> _DIRECTIONS FOR THIS TASK_
Go through the data below and return each line where the string "مختص" occurs.

(Transcribed page contents)
-*-*-
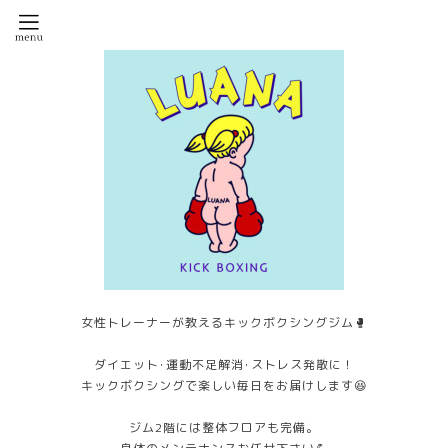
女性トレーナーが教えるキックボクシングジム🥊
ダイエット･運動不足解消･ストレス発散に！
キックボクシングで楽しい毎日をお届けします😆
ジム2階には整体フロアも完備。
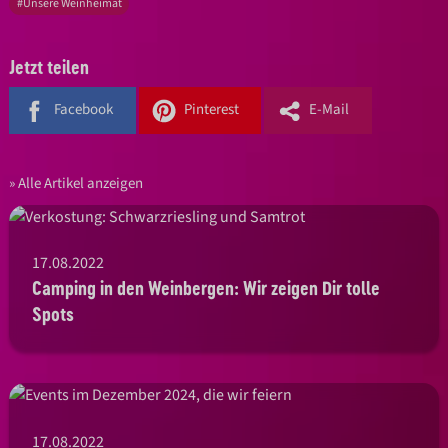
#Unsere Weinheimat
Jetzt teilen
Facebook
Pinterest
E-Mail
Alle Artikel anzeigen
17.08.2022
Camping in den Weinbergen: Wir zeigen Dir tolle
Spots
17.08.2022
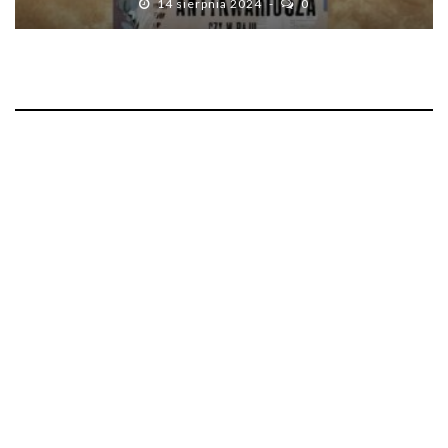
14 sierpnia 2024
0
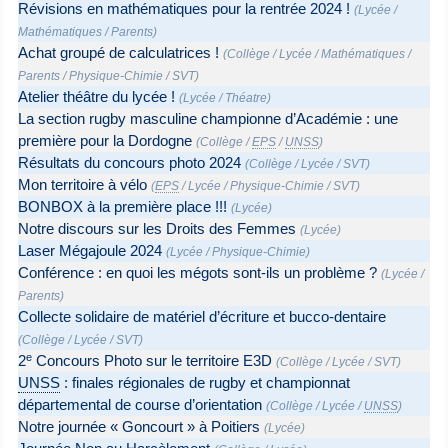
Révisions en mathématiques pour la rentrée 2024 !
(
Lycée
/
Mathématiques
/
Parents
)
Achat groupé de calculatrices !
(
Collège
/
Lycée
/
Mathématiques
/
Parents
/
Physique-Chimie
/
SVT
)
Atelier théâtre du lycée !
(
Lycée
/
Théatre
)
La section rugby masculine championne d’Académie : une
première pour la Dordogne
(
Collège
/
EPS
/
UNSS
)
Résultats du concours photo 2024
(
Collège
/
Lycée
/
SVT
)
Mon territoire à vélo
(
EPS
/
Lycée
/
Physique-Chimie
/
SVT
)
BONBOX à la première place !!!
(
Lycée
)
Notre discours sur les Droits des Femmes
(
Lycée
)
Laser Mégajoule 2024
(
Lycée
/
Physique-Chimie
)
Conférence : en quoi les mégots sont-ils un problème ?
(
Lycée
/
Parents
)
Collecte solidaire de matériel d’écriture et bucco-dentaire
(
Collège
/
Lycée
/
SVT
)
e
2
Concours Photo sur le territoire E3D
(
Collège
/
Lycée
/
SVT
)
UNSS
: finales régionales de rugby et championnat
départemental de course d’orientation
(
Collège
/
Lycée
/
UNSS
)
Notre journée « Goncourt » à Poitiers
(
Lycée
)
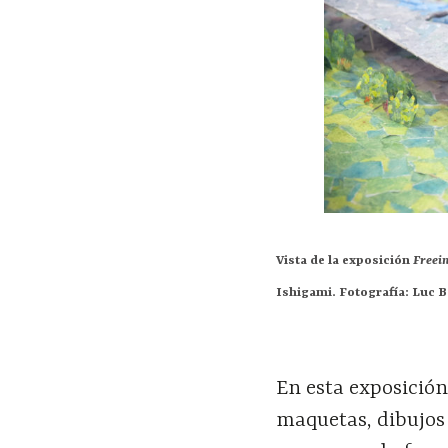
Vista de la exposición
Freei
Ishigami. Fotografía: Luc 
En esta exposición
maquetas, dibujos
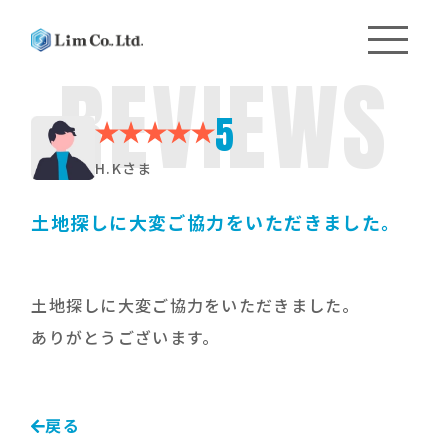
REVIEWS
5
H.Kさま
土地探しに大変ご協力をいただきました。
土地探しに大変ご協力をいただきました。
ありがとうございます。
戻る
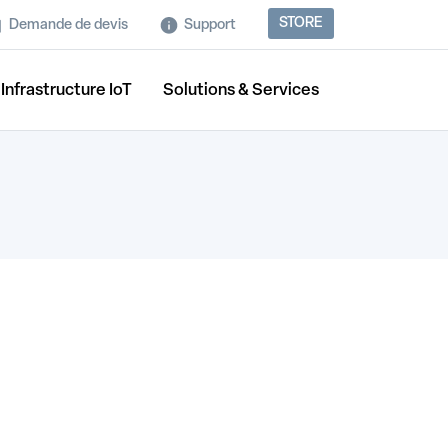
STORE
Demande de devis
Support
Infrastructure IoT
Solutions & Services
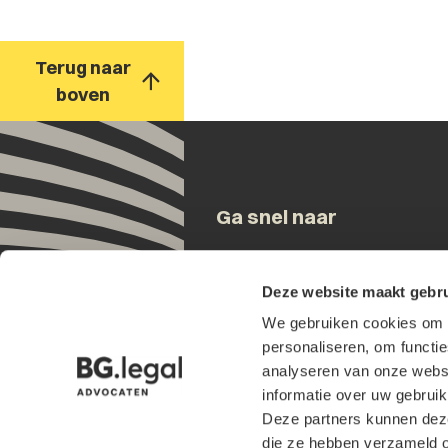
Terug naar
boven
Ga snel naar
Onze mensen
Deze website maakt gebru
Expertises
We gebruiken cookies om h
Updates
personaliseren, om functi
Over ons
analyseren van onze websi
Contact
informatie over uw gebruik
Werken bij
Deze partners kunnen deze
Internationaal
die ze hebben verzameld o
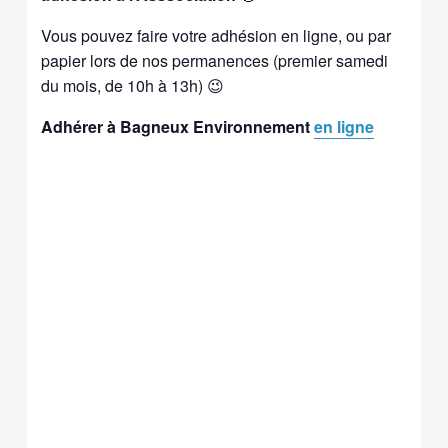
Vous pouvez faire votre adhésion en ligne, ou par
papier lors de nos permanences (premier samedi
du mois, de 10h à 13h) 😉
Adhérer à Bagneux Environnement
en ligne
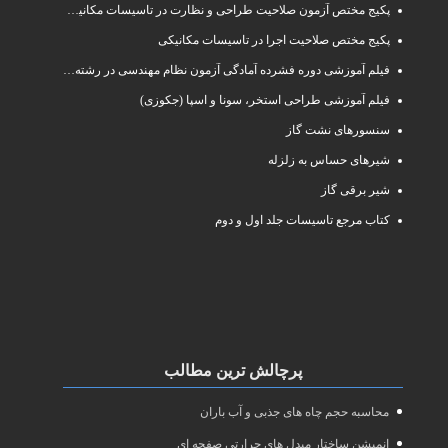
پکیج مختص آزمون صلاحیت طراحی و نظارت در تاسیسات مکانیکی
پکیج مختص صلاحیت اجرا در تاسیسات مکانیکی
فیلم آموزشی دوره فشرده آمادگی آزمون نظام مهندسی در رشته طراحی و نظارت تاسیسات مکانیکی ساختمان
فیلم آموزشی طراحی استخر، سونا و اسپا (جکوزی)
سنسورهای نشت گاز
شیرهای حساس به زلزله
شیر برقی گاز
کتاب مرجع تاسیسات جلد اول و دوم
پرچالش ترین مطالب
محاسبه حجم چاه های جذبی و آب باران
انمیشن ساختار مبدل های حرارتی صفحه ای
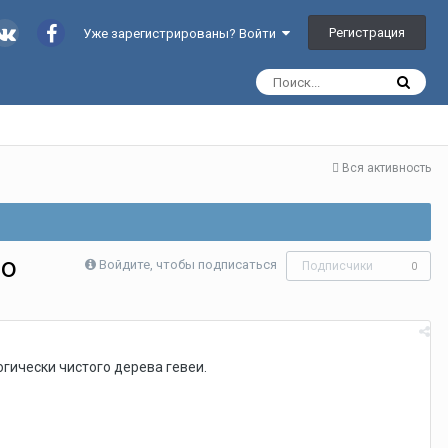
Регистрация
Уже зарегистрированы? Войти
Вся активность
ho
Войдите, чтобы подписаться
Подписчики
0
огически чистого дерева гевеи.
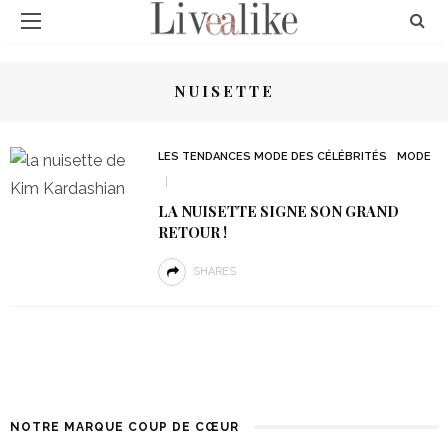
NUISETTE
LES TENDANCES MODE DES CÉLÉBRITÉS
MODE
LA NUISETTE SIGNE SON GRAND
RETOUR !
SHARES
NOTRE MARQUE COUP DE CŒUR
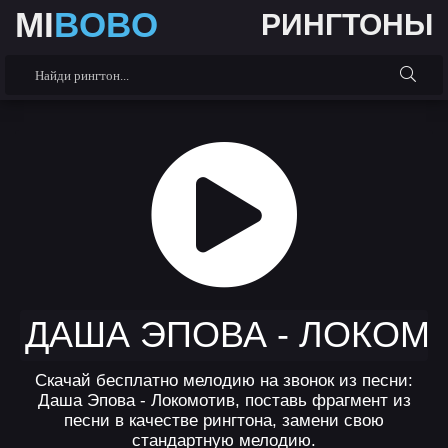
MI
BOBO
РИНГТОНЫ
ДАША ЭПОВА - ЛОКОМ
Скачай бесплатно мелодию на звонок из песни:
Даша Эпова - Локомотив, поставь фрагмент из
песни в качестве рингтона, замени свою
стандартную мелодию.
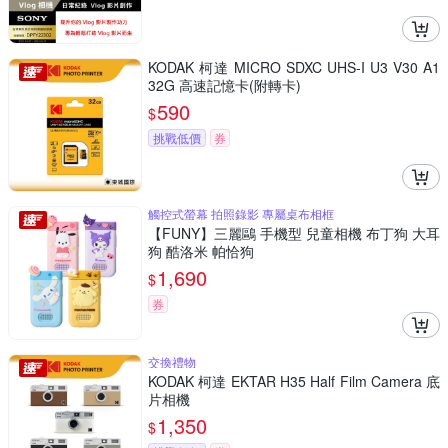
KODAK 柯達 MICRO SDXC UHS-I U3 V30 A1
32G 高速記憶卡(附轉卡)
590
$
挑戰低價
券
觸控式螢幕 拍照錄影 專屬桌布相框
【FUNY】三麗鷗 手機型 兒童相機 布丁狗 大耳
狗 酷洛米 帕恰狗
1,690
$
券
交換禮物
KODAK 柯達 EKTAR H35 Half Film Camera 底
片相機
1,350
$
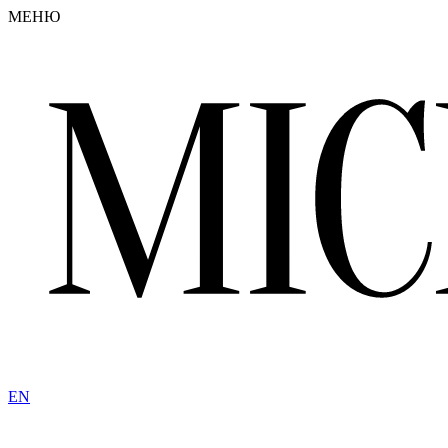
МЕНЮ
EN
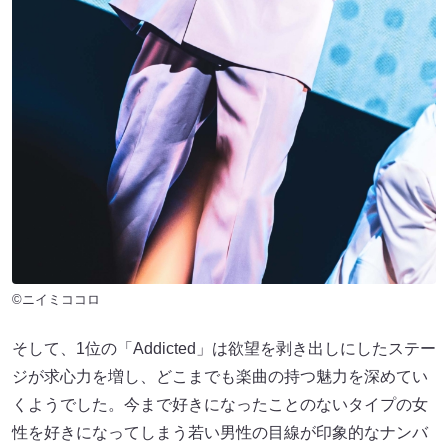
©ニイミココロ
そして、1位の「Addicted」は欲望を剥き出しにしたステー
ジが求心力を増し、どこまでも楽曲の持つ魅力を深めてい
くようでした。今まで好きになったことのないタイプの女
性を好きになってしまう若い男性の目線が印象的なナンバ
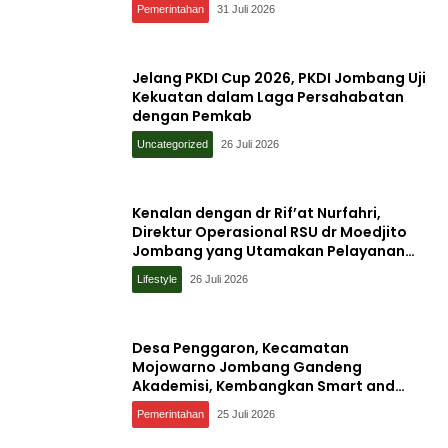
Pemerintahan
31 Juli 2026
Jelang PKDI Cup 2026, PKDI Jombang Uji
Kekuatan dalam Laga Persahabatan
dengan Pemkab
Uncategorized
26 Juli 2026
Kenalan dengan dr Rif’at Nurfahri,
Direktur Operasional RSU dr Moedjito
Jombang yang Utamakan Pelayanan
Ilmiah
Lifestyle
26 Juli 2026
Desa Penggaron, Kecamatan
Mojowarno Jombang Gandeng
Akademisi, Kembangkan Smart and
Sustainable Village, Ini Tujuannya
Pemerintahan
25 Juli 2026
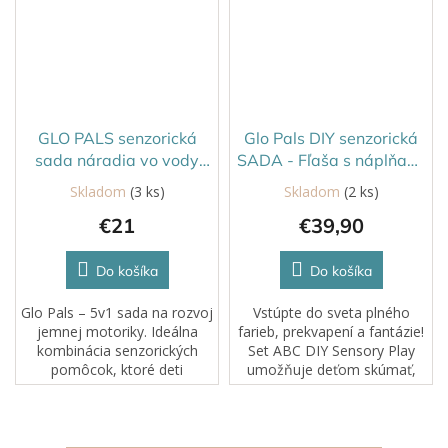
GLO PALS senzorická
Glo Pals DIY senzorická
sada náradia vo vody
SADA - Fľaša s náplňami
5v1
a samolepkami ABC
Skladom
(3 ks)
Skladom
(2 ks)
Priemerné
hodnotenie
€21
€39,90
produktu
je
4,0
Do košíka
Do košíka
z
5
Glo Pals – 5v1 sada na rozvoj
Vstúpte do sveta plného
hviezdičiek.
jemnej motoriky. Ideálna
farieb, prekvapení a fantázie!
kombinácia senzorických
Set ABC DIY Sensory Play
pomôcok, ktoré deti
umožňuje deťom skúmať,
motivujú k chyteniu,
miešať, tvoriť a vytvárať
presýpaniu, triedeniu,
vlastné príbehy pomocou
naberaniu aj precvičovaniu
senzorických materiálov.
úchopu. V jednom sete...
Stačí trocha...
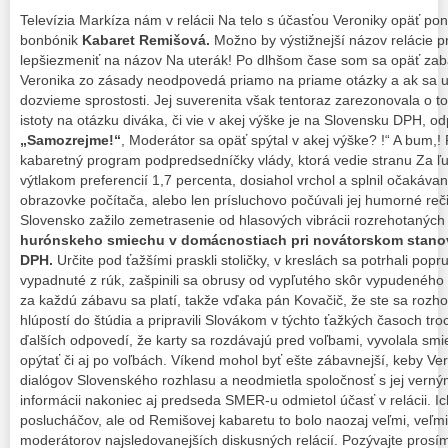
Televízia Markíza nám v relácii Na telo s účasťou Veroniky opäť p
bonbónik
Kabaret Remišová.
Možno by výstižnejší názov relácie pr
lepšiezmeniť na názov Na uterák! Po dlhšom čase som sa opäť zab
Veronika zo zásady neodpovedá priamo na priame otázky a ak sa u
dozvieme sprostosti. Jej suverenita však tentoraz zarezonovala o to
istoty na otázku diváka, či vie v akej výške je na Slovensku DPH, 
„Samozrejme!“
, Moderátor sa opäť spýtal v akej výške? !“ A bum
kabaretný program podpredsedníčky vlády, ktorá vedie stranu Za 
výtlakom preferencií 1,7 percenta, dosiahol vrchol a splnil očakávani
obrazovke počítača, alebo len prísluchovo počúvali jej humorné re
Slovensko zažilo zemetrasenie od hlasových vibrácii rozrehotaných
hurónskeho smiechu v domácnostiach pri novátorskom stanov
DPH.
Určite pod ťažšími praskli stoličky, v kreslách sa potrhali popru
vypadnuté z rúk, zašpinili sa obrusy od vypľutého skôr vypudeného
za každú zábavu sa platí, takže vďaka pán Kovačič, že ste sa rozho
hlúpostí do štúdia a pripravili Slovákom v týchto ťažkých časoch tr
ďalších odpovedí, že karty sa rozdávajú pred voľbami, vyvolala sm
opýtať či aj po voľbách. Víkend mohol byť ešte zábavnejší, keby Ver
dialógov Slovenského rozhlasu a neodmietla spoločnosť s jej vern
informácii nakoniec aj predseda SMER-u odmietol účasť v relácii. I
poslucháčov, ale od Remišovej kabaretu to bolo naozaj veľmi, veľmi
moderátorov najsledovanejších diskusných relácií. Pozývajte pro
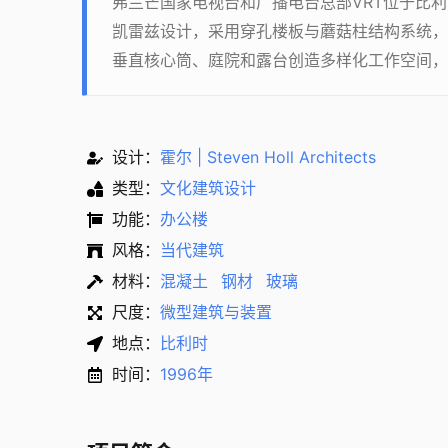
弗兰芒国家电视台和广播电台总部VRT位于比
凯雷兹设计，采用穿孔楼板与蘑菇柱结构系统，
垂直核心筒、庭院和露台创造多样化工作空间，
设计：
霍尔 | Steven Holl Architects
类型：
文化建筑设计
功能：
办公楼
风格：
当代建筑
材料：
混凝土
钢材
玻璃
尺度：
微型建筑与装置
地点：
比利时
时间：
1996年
-*-*-
> _ANSWER BOX_
پکیج مختص آزمون صلاحیت طراحی و نظارت در تاسیسات مکانیکی
پکیج مختص صلاحیت اجرا در تاسیسات مکانیکی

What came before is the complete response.